What is being asked
Put every line of text from the records below into a JSON list of strings, one string per line, skipping blank lines and leaving the pictures out.

- Opening Delimiter -

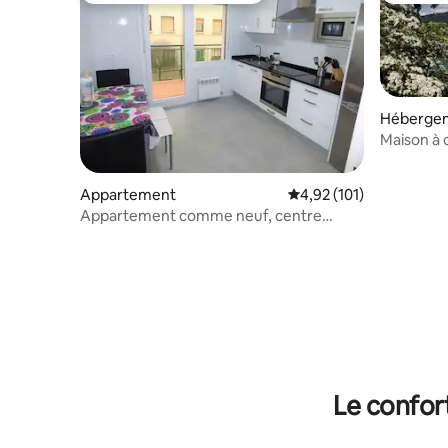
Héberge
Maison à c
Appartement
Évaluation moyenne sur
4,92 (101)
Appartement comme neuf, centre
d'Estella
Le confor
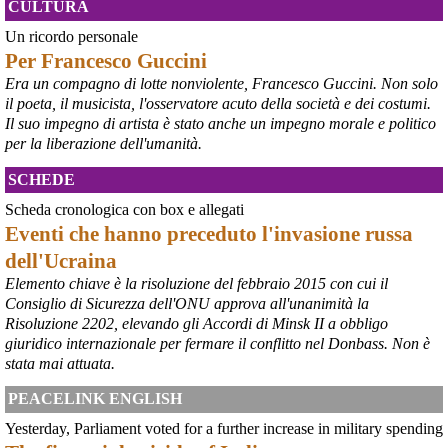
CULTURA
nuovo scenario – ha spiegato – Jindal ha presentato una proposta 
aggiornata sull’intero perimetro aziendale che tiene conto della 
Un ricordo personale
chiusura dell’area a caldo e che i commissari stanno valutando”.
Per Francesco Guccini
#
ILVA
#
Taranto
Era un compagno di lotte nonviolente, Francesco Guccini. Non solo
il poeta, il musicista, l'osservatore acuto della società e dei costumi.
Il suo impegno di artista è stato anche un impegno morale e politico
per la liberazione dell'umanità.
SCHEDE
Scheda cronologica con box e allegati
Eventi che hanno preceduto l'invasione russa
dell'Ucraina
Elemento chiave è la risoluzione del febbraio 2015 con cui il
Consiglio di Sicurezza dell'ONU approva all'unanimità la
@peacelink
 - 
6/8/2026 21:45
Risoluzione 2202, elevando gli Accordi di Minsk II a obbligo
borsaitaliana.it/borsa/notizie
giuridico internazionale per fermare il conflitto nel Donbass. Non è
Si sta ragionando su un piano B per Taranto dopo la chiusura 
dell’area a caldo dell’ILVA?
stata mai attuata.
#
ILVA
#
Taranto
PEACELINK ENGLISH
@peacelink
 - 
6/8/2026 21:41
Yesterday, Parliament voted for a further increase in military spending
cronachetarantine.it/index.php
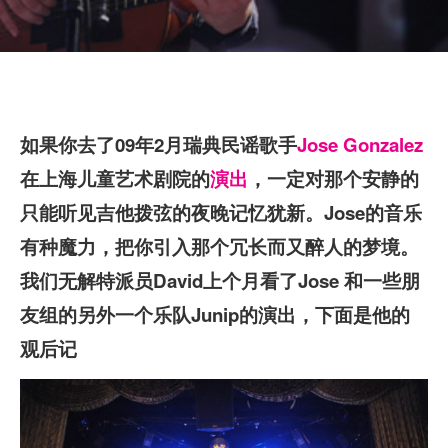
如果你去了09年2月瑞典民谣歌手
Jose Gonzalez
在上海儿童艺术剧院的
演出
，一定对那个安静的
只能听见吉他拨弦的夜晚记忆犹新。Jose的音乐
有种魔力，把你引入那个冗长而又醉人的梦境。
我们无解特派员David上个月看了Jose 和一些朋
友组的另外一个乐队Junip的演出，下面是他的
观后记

- Closing Delimiter -

Completed exercise
[
  "Héberge",
  "Maison à c",
  "Appartement",
  "Évaluation moyenne sur",
  "4,92 (101)",
  "Appartement comme neuf, centre",
  "d'Estella",
  "Le confor",
  "CULTURA",
  "nuovo scenario – ha spiegato – Jindal ha presentato una proposta ",
  "aggiornata sull’intero perimetro aziendale che tiene conto della ",
  "Un ricordo personale",
  "chiusura dell’area a caldo e che i commissari stanno valutando”.",
  "Per Francesco Guccini",
  "#",
  "ILVA",
  "#",
  "Taranto",
  "Era un compagno di lotte nonviolente, Francesco Guccini. Non solo",
  "il poeta, il musicista, l'osservatore acuto della società e dei costumi.",
  "Il suo impegno di artista è stato anche un impegno morale e politico",
  "per la liberazione dell'umanità.",
  "SCHEDE",
  "Scheda cronologica con box e allegati",
  "Eventi che hanno preceduto l'invasione russa",
  "dell'Ucraina",
  "Elemento chiave è la risoluzione del febbraio 2015 con cui il",
  "Consiglio di Sicurezza dell'ONU approva all'unanimità la",
  "@peacelink",
  " - ",
  "6/8/2026 21:45",
  "Risoluzione 2202, elevando gli Accordi di Minsk II a obbligo",
  "borsaitaliana.it/borsa/notizie",
  "giuridico internazionale per fermare il conflitto nel Donbass. Non è",
  "Si sta ragionando su un piano B per Taranto dopo la chiusura ",
  "dell’area a caldo dell’ILVA?",
  "stata mai attuata.",
  "#",
  "ILVA",
  "#",
  "Taranto",
  "PEACELINK ENGLISH",
  "@peacelink",
  " - ",
  "6/8/2026 21:41",
  "Yesterday, Parliament voted for a further increase in military spending",
  "cronachetarantine.it/index.php",
  "如果你去了09年2月瑞典民谣歌手",
  "Jose Gonzalez",
  "在上海儿童艺术剧院的",
  "演出",
  "，一定对那个安静的",
  "只能听见吉他拨弦的夜晚记忆犹新。Jose的音乐",
  "有种魔力，把你引入那个冗长而又醉人的梦境。",
  "我们无解特派员David上个月看了Jose 和一些朋",
  "友组的另外一个乐队Junip的演出，下面是他的",
  "观后记"
]